Sam Lesek is a writer of horror and dark fiction from Toronto, Canada. Her stories have been published by Scare StreetBlack Hare Press, and Black Ink Fiction. Find her on Twitter, @SamLesek .

Shrill

He wooed her with his wolfish wit-woo.

She was a sucker for his pitch; fell for him quicker than a whistle stop tour.

Next, a foolish promise, delivered during love’s first bloom.

“If you want me, put your lips together and blow and you know I will run to you”

Even after sixty years, his death arrived far too soon. She still needed him, be it spirit, soul or something else. 

Dry mouth pursed into an “o”, she paused and pushed all the air from her lungs. 

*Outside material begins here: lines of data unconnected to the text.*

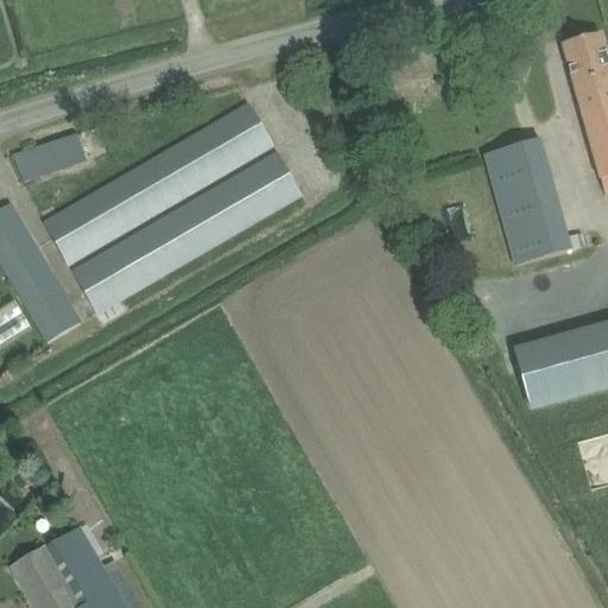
[(607,194),(607,62),(601,37),(563,46),(569,70),(603,195),(607,194)]
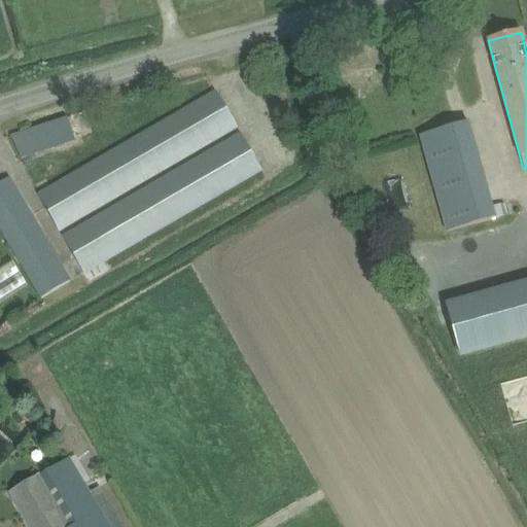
[(38,196),(48,214),(59,231),(236,127),(216,93),(38,196)]
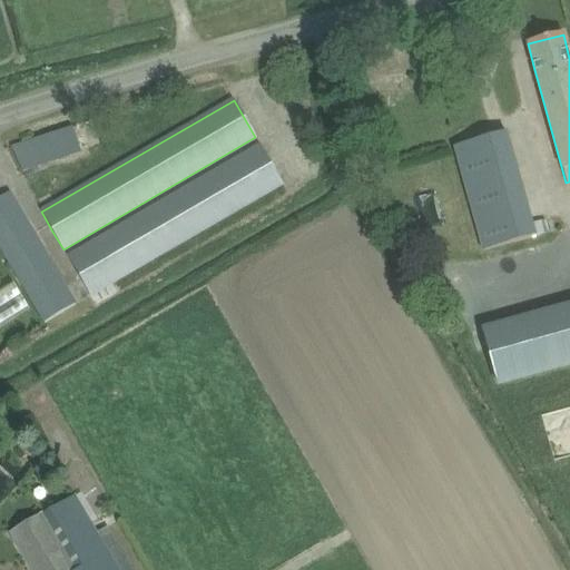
[(18,169),(79,155),(74,128),(11,141),(18,169)]
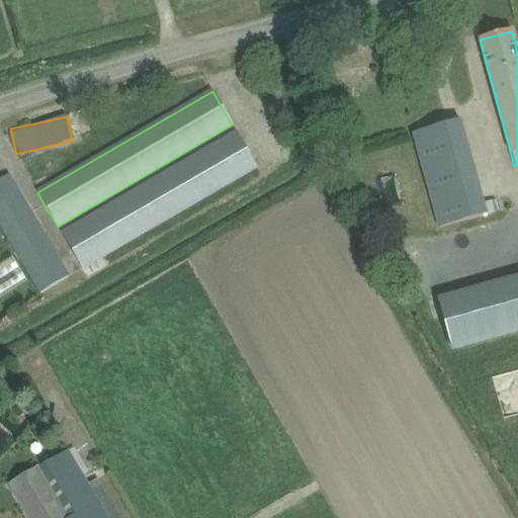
[(413,134),(418,154),(439,228),(487,214),(460,120),(413,134)]
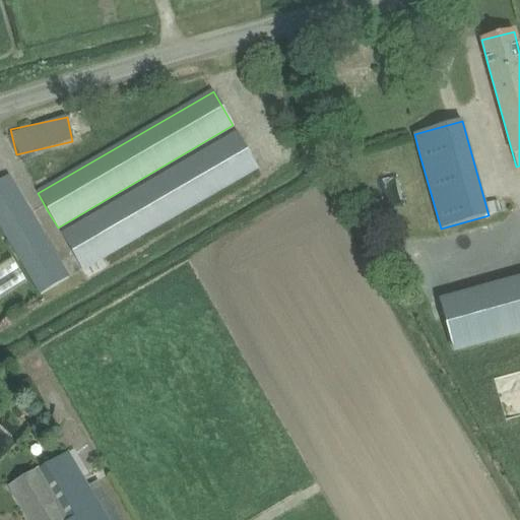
[(81,269),(257,167),(237,132),(61,234),(81,269)]
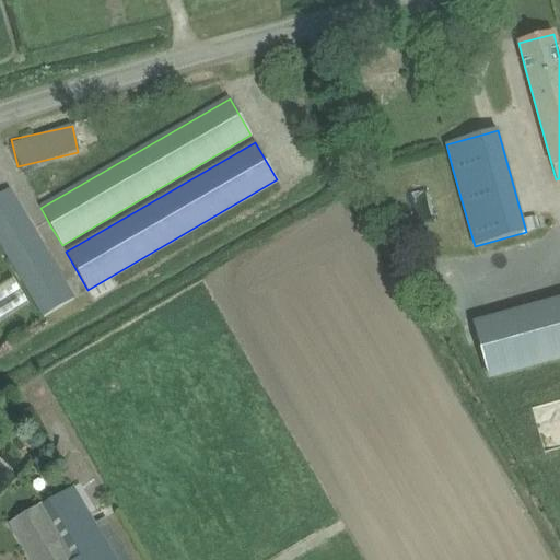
[(0,195),(0,243),(44,315),(73,298),(21,209),(9,190),(0,195)]
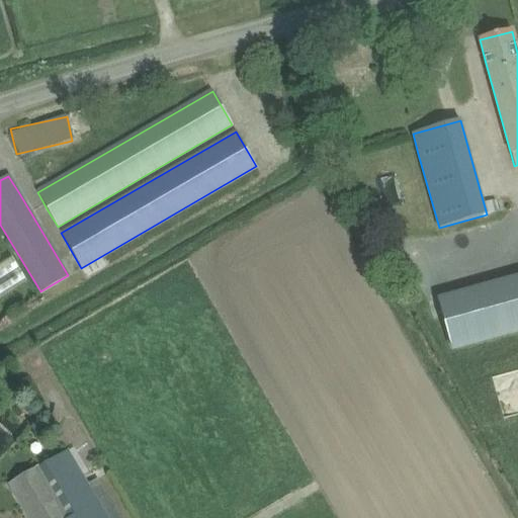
[(517,274),(430,296),(443,351),(517,332),(517,274)]
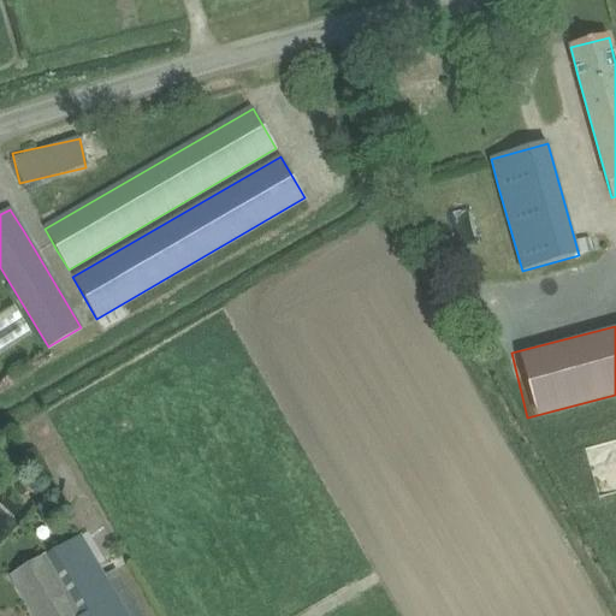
[(125,615),(81,538),(45,558),(33,564),(12,578),(35,615),(125,615)]
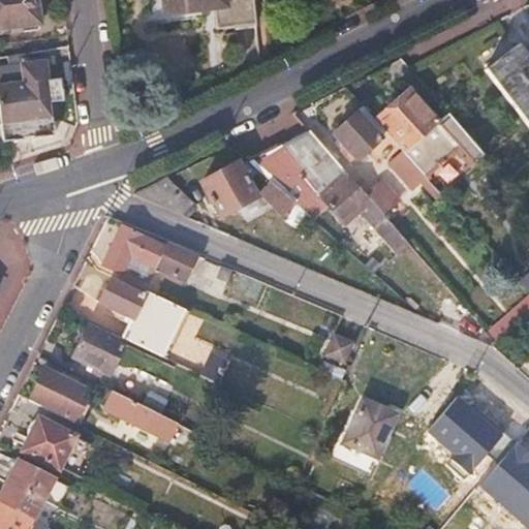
[(36,0),(0,0),(0,28),(39,23),(36,0)]
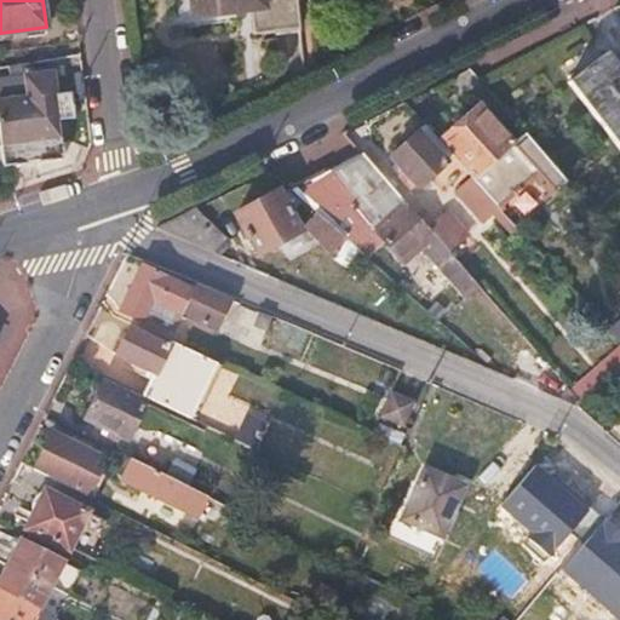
[(190,0),(193,17),(253,10),(254,34),(298,28),(296,0),(190,0)]
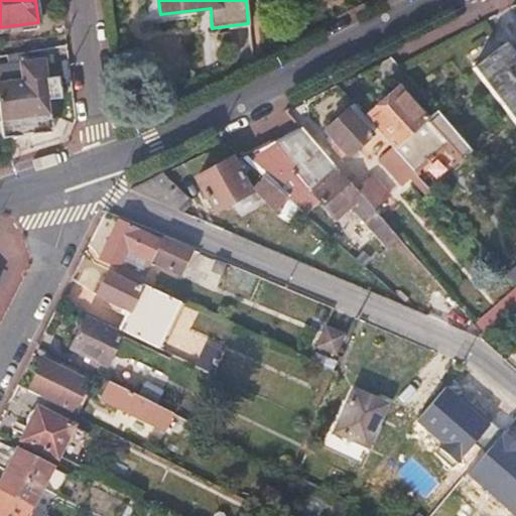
[(515,60),(504,45),(475,69),(515,123),(515,60)]
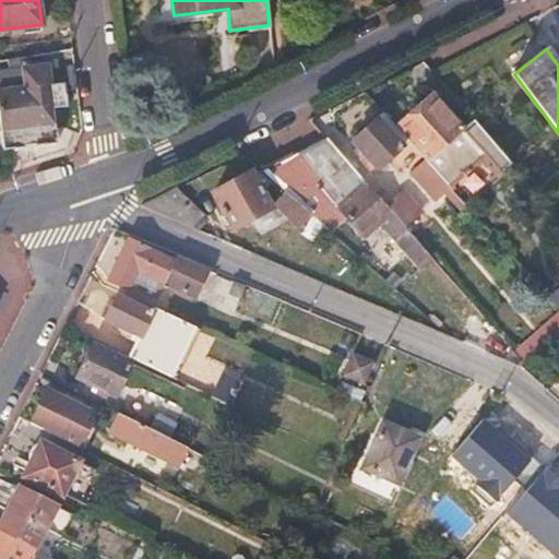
[(0,130),(54,125),(47,66),(0,71),(0,130)]
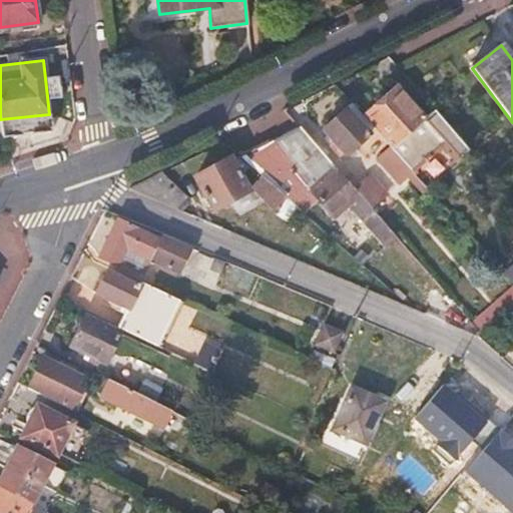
[(469,150),(436,111),(427,118),(397,86),(363,116),(375,129),(390,146),(412,171),(446,143),(460,158),(469,150)]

Then sat back, to patiently wait and see who or what would come.

Steven Holding

Steven Holding lives in the United Kingdom. Most recently, his work has appeared in 666: A DARK MICROFICTION ANTHOLOGY from Black Hare Press and LEGENDS OF NIGHT: REAPERMAN from Black Ink Fiction. You can follow his work at www.stevenholding.co.uk

Space Scrap

The Androids stiffened until Cyborg Beast passed. Surreptitiously, they crawled on silver bellies under the zinging fence. Beneath triple moons, the Lookout perched on a rusty wing. The other two silently lasered a hole. Swiftly they filled inflated hover carriers with coveted treasures from the spaceship’s belly. Lookout Android whistled like a high pitched tailwind the signal to depart.

Only two Androids escaped to boast while designing an apocalypse armament. Cyborg Beast enjoyed games with Broken Android tossing him into the air, speeding hither and thither with the limbs. It buried the bones in nuclear waste causing glowing and  jiggling.

Margarida Brei

As a female Senior gold,
I think in rhymes and inventive couplets bold.
From England, the land of cats and dogs showers, through Canada, I was chased by the snow-covered Yeti,
Now in Texas, the blazing sun and Vitamin D, in abundance, I getti.
My two naughty dogs inspire me.
From the perspective of a teacher, mother, wife, granny and animal lover, the world I see.
Horror Tree has published some of my Valentine drabble. My historical novel is on Amazon.
As the feature poet Scifaikuest is showcasing some of my ghazal, scifaiku, tanka and drabbun.